YOUR ASSIGNMENT:
Locate each line below that contains the word "between" and copy those lines in full. Case counts when matching.

** LISTED ENTRIES follows **

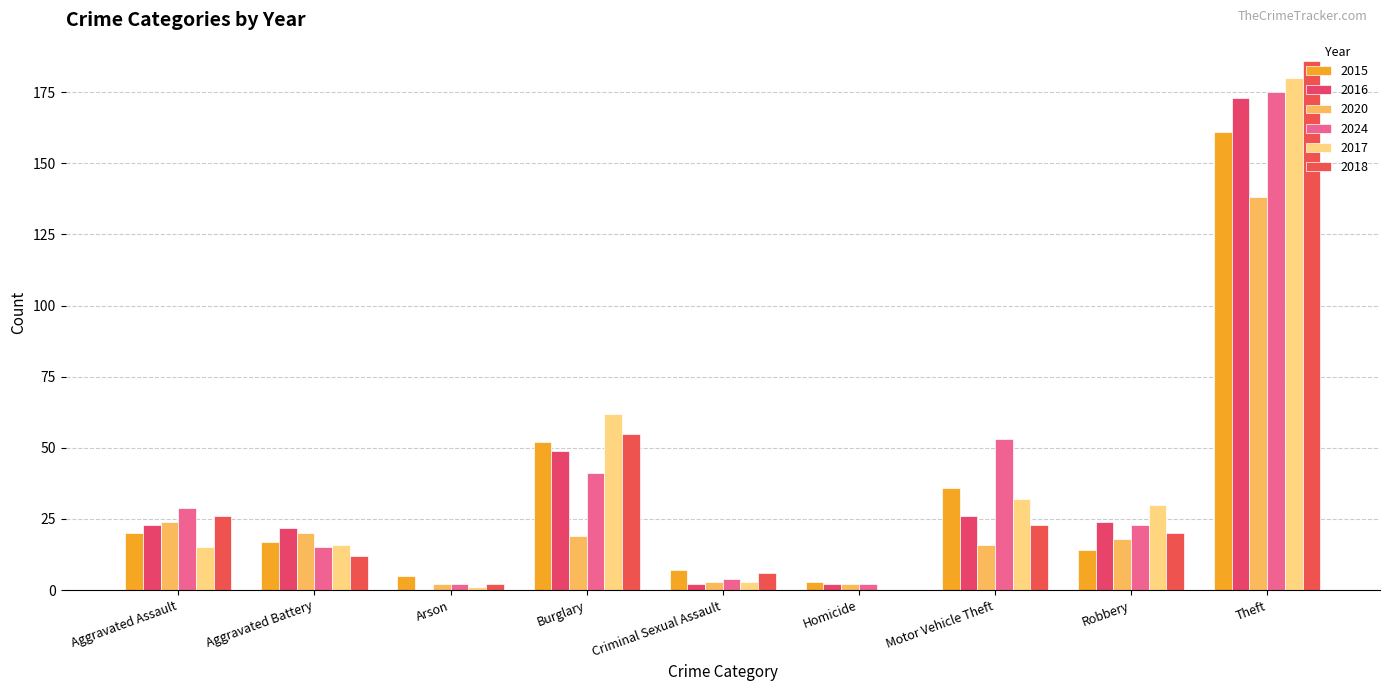

How many groups of bars are there?

9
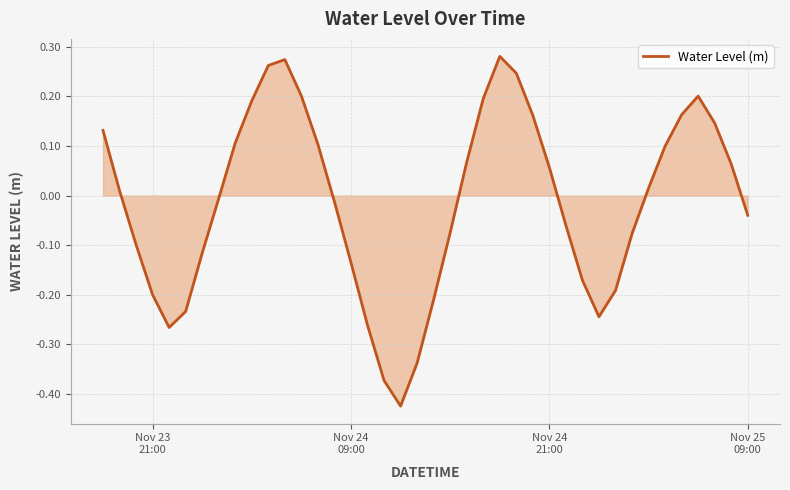

What is the difference between the maximum and minimum values?

0.7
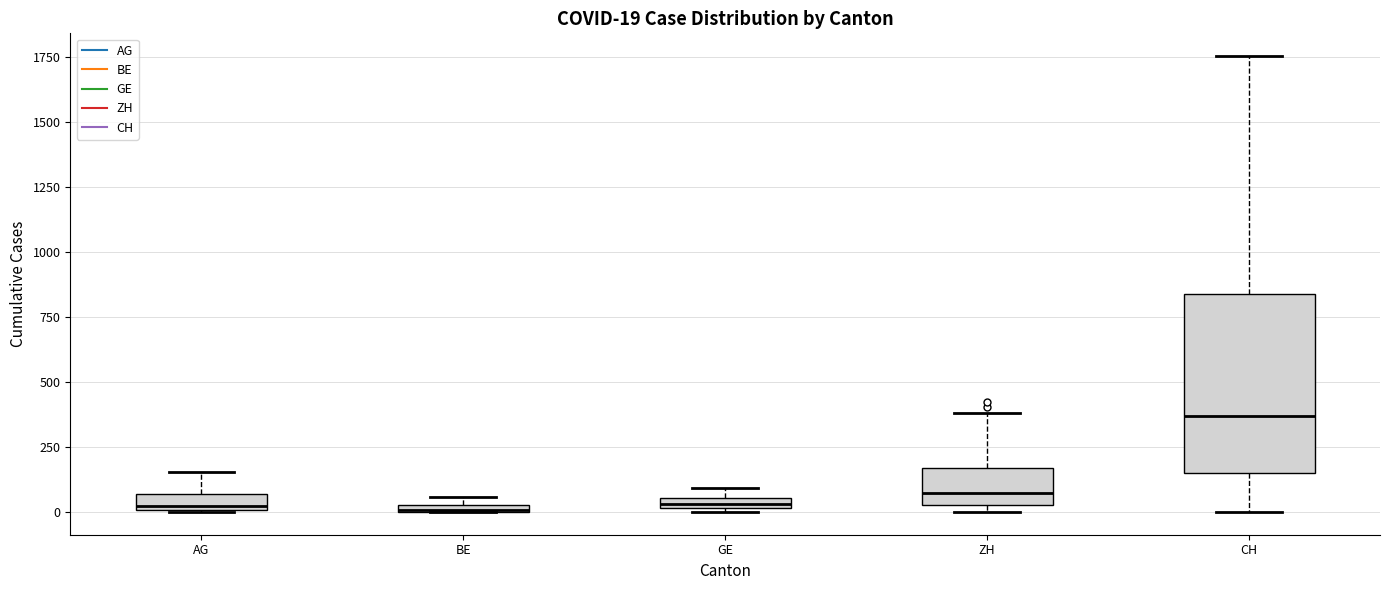

Which box is the tallest, from its lower edge to its upper edge?

CH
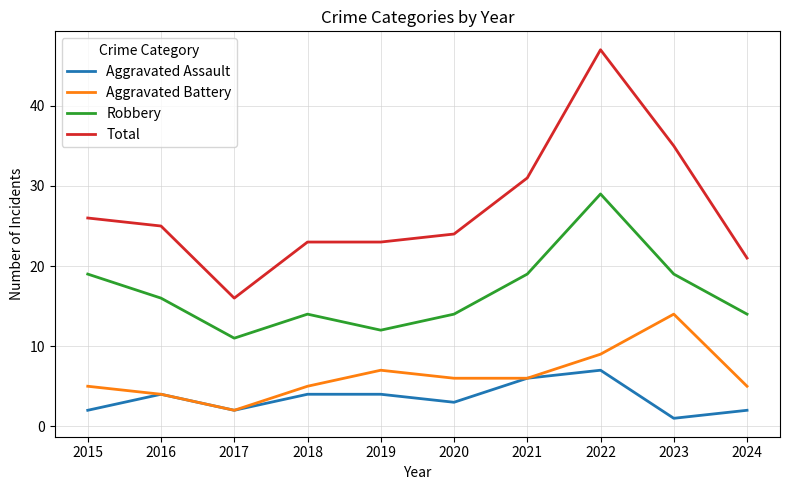

At which category does Aggravated Assault reach its first local peak?

2016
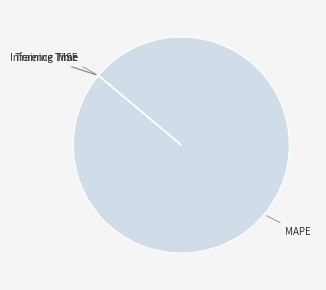

Which category has the biggest portion of the pie?

MAPE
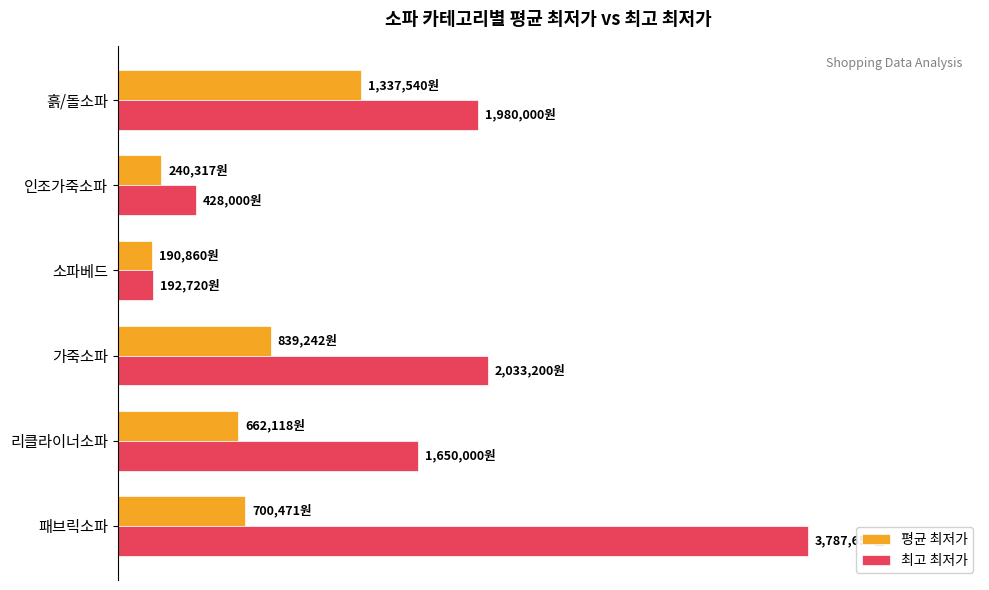

What is the difference between the second highest and minimum values in the 평균 최저가 series?

648382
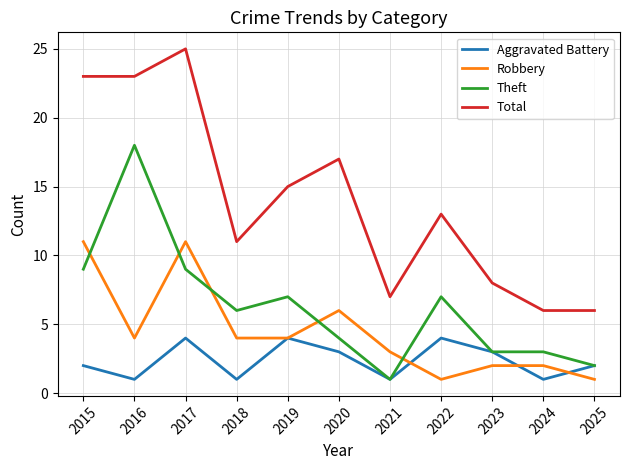

How many lines are shown in the chart?

4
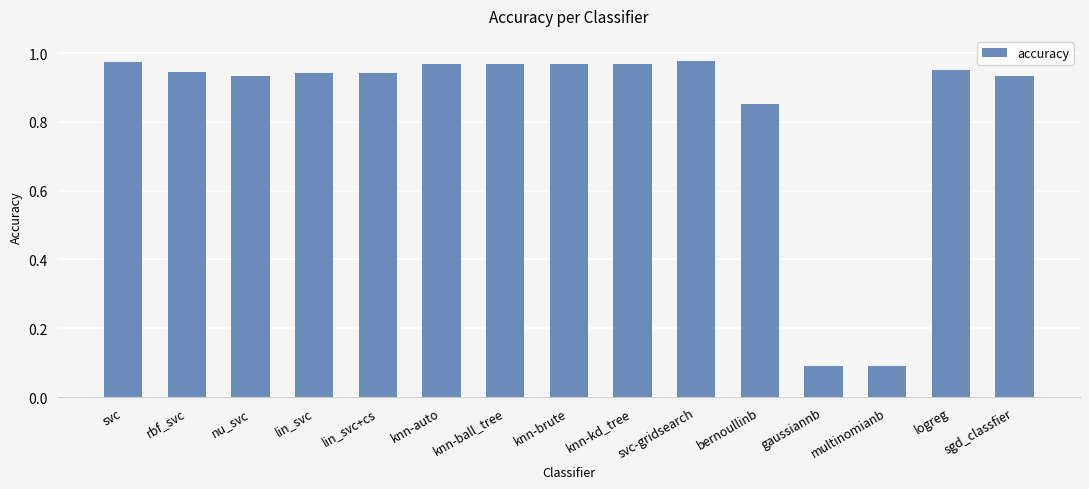

What is the change in value from nu_svc to multinomianb?

-0.8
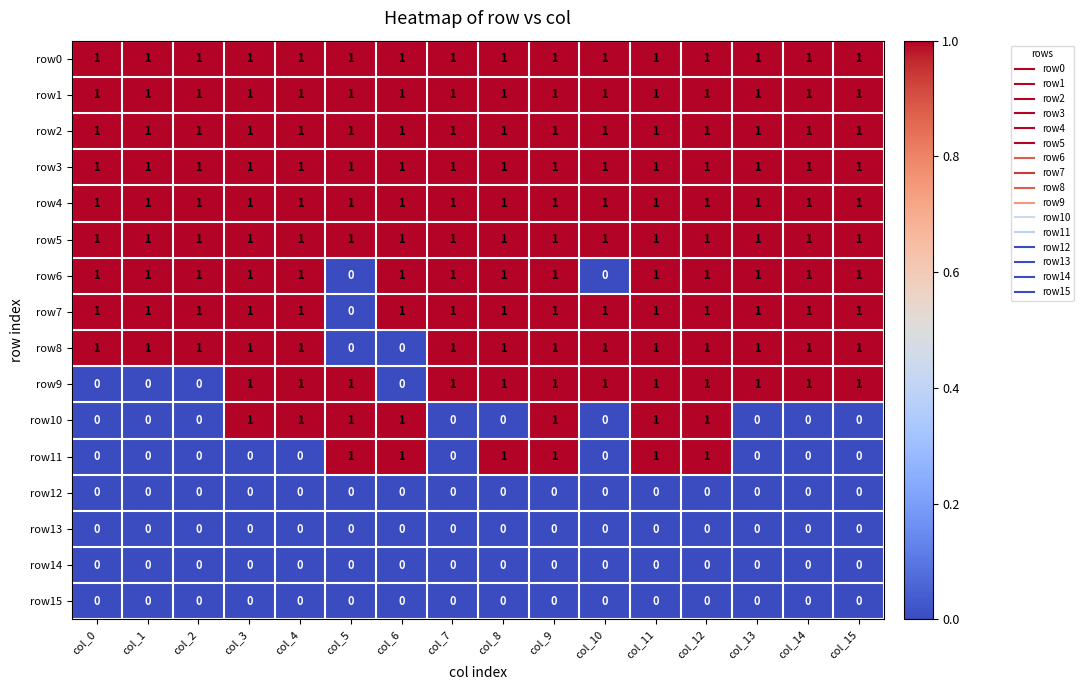

Is it true that row2 equals 1 at col_5?

True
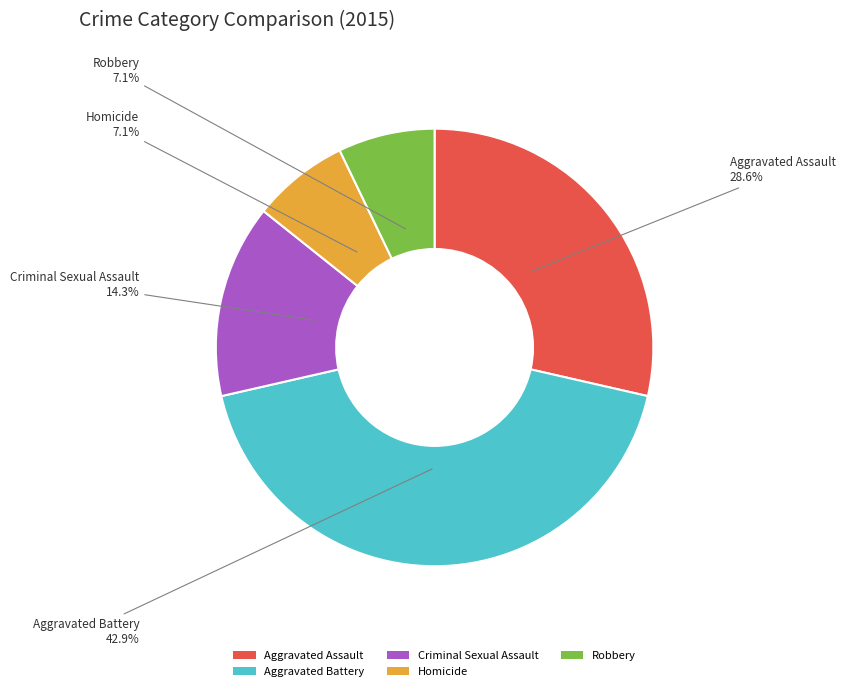

Is Aggravated Assault the majority of the pie?

No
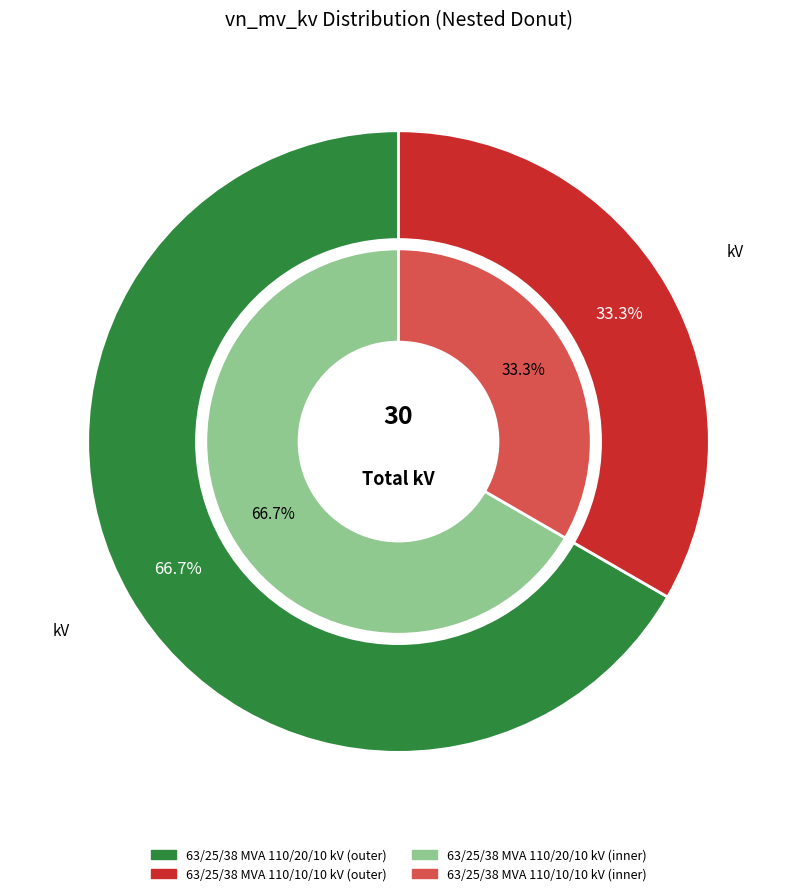

To the nearest percent, what percentage of the pie is 63/25/38 MVA 110/20/10 kV?

67%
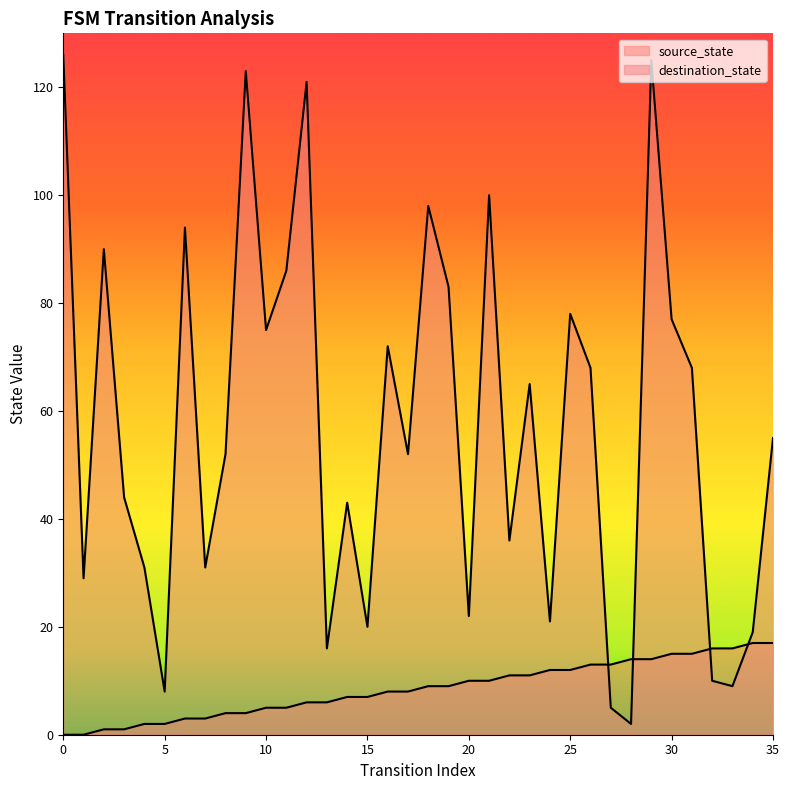

Is the value of source_state at 29 greater than the value of destination_state at 11?

No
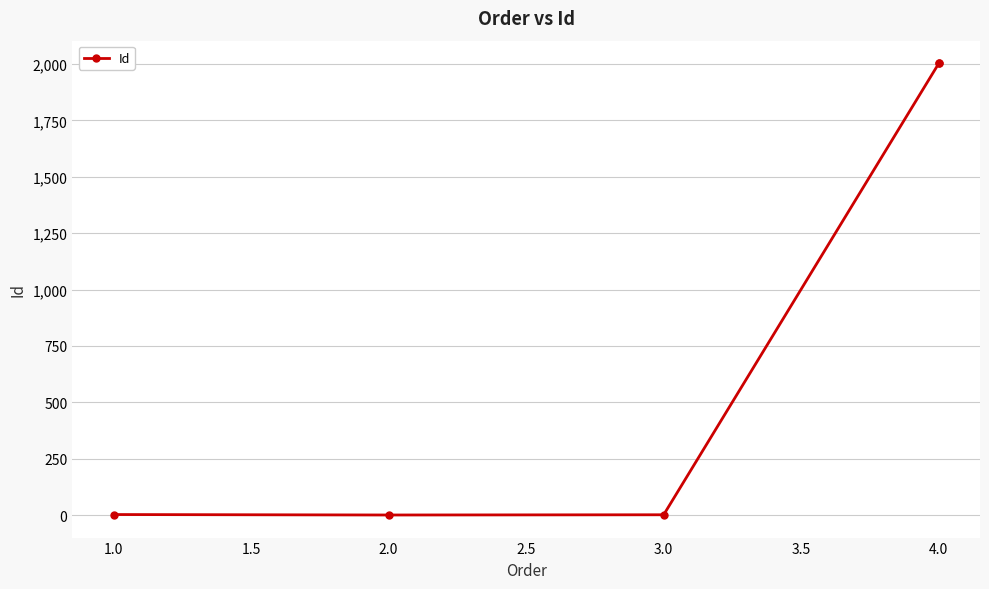

How many data points are above 3?

2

** End of LISTED ENTRIES **

EXERCISE RESPONSE:
What is the difference between the maximum and minimum values?
What is the difference between the second highest and minimum values in the 평균 최저가 series?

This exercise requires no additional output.